Hello,
Sorry for the very basic-level question. I am trying to run some python code on a shared cluster. I have to submit jobs thorugh a .sh script that generally looks something like:
#!/bin/bash
#$ -cwd
#$ -j y
#$ -pe smp 8 # Request cores (8 per GPU)
#$ -l h_vmem=7.5G # Request RAM (7.5GB per core)
#$ -l h_rt=240:0:0 # Max 1hr runtime (can request up to 240hr)
#$ -m bea # Send email on begin, end, abort
#$ -l gpu=1 # Request 1 GPU
#$ -N baselineResNet18 # Name for the job
#$ -l gpu_type=volta
# Load the necessary modules
module load python
module load cudnn/8.1.1-cuda11
# Load the virtualenv
source ~/torchgpu/bin/activate
python main.py --arg1 arg1 --arg2 arg2
Now I’ve replaced the last line with
guild run main.py arg1=arg1 arg2=arg2
However, the job will end at the “Continue? (Y/n)” step, since there is no way of interacting at that point.

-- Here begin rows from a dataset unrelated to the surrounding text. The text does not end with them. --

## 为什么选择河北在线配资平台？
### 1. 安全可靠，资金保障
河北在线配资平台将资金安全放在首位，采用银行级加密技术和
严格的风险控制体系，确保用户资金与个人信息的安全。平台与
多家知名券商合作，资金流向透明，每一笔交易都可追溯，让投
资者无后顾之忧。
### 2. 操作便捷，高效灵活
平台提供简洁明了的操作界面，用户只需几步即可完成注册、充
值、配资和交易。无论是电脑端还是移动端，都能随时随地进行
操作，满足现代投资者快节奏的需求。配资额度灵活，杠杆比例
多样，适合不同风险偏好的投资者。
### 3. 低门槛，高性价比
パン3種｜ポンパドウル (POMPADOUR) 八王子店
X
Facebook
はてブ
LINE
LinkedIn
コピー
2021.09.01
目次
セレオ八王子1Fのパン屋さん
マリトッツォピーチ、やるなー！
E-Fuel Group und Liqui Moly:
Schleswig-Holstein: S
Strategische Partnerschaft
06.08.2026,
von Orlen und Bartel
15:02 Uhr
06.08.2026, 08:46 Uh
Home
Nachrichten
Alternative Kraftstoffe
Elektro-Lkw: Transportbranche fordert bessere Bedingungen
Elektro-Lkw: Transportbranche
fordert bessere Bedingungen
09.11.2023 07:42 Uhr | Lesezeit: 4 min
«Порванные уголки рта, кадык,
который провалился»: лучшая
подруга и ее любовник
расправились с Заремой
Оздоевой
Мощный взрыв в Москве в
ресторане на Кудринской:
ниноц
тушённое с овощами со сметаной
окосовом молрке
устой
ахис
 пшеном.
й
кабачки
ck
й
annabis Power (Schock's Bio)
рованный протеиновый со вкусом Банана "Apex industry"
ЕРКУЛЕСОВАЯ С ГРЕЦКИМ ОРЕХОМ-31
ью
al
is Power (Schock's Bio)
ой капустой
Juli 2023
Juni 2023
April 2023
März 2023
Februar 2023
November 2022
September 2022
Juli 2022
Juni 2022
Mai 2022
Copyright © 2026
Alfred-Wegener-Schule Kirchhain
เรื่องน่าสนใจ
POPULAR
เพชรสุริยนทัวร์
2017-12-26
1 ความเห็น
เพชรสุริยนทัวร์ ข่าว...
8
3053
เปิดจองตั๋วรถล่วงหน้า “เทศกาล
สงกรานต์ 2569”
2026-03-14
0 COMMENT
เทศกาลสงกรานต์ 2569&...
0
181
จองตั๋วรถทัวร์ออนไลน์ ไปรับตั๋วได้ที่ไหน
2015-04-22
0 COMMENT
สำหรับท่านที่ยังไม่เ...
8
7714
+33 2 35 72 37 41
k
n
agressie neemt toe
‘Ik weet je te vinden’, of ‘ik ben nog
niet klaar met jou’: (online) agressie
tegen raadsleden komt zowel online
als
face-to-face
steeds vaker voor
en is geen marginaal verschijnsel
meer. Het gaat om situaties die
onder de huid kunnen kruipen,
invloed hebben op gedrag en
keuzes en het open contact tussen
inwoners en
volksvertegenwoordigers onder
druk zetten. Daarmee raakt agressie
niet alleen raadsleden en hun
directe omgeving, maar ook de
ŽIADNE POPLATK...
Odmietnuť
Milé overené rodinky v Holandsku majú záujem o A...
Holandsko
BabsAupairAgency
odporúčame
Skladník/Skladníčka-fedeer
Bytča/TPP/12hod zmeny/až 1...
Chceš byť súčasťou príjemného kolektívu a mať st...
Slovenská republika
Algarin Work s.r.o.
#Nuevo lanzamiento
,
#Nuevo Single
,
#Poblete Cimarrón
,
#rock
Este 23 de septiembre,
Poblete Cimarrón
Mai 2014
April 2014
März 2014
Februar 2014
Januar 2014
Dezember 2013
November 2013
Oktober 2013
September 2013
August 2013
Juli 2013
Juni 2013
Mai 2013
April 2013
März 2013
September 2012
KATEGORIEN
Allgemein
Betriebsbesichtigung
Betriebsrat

The log literally looks like this:
Variable OMP_NUM_THREADS has been set to 8
Loading cudnn/8.1.1-cuda11
Loading requirement: cuda/11.0.3
Refreshing flags...
You are about to run main.py
batch_size: 8
data_dir: /data/home/mypath
evaluation_dataset: val
evaluation_epoch: 4
feature_extract: yes
learning_rate: 0.001
mode: train
model_name: resnet
model_output_path: /data/home/myoutputpath
num_classes: 2
num_epochs: 400
save_interval: 4
Continue? (Y/n)
How shall I deal with this?